All too frequently we hear statistics being offered to "prove" that the odds against the origin of life are so great that we must posit a Creator to explain the event. David Foster, for example, whose book I critique through the link at the bottom of this essay, uses the odds of spontaneously assembling the genome of the T4 bacteriophage, and also the human hemoglobin molecule, as proof of the impossibility of life, even though no one thinks the T4 genome or hemoglobin has ever been assembled at random (for more on these statistics, see Chapter 9 of my review). I have encountered many such references, and since they are always obscure, and often antiquated, it is rarely possible to know how they were derived and thus whether they have any merit. It is helpful to have a summary analysis of all known examples, to be used to check these claims whenever they are brought up in conversations, debates, books, or articles. This essay is an attempt to fill that need (another good place for information is Ian Musgrave's excellent page on this topic). Although I cover a wide range of sources, I am certain that I have not found all of them. If you ever encounter a statistic being cited from a source which is not discussed here, please let me know and I will investigate and expand this essay accordingly. [in response to creationist criticisms of what I am doing in this essay, I have composed a more theoretical discussion of ten typical errors in creationist approaches to and uses of cosmology, biology, statistics, and logical argument.]

Do we know how difficult it would be for the initial chemical building blocks of life to form?  Not precisely, but there is strong evidence that those building blocks are not that difficult to come by:

Study Offers Insights Into Evolutionary Origins Of Life -- Life Created in a Test Tube (2001-05-18)

In some of the strongest evidence yet to support the RNA world—an era in early evolution when life forms depended on RNA—scientists at the Whitehead Institute for Biomedical Research have created an RNA catalyst, or a ribozyme, that possesses some of the key properties needed to sustain life in such a world. 

Hard Evidence Shows Life Could Have Evolved Naturally (2000-08-26)

The kind of primitive biochemistry that may well have jump-started the emergence of life on Earth occurred naturally, according to hard evidence found by geophysicists.

Possible Key Step In The Origin Of Life Identified [Thread 1] (2001-05-01)
Possible Key Step In The Origin Of Life Identified [Thread 2] (2001-05-02)

For a transition to occur from the pre-biological world of 4 billion years ago to the world we know today, amino acids--the building blocks of proteins in all living systems--had to link into chainlike molecules.   Now Robert Hazen and Timothy Filley of the Geophysical Laboratory of the Carnegie Institution of Washington, and Glenn Goodfriend of George Washington University have discovered what may be a key step in this process -- a step that has baffled researchers for more than a half a century.

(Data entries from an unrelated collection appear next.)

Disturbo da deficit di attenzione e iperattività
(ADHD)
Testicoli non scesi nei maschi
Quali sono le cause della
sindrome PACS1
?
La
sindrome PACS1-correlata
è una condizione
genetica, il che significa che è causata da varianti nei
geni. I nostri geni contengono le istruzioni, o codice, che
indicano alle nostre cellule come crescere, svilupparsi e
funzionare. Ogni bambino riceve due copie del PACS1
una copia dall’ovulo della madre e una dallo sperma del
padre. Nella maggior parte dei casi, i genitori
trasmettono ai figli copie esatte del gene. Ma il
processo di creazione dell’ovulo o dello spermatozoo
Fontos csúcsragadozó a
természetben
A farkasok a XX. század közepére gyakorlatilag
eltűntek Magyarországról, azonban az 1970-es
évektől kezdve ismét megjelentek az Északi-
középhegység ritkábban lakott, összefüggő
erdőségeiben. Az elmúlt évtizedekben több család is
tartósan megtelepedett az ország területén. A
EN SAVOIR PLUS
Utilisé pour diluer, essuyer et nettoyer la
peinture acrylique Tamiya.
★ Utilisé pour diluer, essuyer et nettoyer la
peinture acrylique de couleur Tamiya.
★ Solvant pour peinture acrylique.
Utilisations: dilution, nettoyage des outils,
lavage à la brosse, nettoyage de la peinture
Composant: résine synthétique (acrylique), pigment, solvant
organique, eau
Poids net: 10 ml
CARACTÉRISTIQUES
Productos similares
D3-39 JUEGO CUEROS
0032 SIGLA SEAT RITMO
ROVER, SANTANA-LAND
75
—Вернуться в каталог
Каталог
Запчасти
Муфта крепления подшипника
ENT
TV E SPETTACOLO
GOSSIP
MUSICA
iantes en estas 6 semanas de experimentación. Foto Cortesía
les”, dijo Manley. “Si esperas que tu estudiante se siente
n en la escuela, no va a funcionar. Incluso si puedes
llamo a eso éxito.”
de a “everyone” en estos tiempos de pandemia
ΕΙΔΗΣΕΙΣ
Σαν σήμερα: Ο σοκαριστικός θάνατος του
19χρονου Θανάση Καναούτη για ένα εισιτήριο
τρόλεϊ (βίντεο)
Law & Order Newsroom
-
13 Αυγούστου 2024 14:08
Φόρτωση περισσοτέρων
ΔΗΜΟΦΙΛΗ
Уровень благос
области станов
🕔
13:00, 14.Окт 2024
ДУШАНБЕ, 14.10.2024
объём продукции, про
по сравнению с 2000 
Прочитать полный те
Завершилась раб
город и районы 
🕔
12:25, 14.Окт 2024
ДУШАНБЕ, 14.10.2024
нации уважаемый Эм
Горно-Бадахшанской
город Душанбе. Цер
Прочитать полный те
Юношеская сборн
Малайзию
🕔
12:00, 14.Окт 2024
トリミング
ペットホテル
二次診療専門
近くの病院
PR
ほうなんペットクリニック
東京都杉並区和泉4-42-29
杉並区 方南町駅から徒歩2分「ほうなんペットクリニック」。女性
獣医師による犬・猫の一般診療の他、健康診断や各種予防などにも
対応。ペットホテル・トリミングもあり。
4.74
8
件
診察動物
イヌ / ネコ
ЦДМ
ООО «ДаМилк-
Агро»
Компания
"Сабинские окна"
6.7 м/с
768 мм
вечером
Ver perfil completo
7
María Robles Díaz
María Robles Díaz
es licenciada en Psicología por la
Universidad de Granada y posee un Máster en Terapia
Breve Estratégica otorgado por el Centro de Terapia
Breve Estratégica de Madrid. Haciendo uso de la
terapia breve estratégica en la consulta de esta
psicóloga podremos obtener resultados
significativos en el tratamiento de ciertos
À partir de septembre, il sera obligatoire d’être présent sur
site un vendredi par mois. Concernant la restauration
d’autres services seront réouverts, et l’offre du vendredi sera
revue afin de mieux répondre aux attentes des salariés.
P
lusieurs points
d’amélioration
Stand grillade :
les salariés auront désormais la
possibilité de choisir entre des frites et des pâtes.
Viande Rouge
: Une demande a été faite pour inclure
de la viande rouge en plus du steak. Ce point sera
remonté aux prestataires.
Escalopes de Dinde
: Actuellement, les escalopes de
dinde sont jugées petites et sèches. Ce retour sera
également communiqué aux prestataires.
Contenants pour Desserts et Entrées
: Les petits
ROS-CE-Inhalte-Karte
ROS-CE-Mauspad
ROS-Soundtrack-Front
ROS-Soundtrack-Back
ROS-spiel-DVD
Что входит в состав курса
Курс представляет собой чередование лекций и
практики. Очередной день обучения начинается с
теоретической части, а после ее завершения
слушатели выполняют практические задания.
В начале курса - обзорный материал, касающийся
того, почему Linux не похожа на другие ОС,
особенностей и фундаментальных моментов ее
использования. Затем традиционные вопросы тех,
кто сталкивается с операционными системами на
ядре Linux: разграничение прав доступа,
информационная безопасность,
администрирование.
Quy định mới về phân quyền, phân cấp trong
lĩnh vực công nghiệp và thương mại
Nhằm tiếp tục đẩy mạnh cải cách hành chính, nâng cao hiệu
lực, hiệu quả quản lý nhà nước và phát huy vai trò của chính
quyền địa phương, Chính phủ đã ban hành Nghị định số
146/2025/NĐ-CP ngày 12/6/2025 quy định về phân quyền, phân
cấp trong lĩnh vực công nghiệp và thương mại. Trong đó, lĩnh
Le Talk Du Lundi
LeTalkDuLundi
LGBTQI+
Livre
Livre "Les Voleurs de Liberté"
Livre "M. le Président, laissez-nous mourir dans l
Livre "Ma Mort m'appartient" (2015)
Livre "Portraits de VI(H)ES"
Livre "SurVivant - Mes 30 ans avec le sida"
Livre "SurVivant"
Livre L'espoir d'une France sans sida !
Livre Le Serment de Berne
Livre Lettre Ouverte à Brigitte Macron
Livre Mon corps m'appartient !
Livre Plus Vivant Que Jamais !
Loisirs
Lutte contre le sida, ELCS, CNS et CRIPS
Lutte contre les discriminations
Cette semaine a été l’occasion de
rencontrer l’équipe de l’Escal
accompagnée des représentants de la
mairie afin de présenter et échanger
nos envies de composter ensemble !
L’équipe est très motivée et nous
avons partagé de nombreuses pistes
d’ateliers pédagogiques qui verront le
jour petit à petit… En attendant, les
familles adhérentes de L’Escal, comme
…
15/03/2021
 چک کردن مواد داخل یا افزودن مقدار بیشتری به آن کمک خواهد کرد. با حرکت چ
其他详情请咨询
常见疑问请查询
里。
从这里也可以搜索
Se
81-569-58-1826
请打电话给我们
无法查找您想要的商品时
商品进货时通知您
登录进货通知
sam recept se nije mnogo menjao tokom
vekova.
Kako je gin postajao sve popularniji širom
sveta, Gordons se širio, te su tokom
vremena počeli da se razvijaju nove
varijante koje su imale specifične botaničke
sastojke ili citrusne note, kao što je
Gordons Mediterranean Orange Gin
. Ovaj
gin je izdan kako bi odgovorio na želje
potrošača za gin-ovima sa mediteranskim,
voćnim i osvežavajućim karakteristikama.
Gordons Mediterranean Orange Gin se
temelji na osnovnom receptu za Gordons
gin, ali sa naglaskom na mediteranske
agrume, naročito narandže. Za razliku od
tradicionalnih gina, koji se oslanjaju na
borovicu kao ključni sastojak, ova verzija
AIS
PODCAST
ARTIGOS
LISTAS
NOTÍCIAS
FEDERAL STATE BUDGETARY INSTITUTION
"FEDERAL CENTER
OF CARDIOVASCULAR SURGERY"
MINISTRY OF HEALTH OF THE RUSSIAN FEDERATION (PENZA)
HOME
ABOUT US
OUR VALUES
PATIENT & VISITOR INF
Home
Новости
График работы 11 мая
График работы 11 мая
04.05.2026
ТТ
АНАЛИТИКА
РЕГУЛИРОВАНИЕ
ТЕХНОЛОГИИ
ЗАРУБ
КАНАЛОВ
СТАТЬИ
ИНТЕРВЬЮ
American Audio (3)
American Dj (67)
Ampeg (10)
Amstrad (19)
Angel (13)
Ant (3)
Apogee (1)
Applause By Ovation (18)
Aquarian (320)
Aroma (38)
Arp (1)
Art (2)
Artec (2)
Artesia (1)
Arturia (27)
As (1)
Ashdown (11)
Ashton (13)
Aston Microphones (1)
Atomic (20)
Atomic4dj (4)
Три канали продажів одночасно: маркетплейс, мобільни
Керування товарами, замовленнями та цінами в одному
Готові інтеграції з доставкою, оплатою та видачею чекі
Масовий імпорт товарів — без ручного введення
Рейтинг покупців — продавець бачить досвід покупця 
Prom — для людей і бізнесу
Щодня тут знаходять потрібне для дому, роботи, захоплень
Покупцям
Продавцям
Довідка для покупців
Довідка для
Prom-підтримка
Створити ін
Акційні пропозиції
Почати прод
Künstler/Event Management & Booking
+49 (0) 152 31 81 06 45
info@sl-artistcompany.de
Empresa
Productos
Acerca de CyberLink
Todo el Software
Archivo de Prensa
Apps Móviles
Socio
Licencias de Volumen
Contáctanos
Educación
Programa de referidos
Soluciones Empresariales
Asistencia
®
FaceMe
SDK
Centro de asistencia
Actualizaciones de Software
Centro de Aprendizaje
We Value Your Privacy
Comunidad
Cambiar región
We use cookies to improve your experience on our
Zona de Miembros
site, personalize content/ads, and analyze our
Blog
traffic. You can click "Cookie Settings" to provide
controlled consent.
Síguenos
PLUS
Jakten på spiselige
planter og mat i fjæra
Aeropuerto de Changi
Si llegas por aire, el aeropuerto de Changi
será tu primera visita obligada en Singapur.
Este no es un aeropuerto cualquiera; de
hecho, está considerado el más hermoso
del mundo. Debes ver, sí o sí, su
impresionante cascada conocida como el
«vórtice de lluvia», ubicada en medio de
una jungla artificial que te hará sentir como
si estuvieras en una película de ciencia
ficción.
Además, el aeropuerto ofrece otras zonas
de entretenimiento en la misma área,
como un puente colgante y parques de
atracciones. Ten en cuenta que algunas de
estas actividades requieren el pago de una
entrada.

And there is also strong evidence that it didn't take life long to form, indicating it may be a fairly common occurrence throughout the universe:

Life on Earth Began at Least 3.85 Billion Years Ago, 400 Million Years Earlier Than Previously Thought, Scientists Say {NASA, November 6, 1996} 

Life on Earth began at least 3.85 billion years ago, an international team of scientists reports in the cover story of the Nov. 7 issue of the journal Nature.   The scientists, from UC San Diego's Scripps Institution of Oceanography, UCLA's Department of Earth and Space Sciences, the Australian National University and England's Oxford Brookes University, present evidence that pushes back the emergence of life on Earth by 400 million years.

Now do you understand why I consider arguments from statistics to not be worth the paper they are scribbled on?  Especially statistics that are derived from incomplete data sets, which is precisely the problem with working the odds on life forming naturally.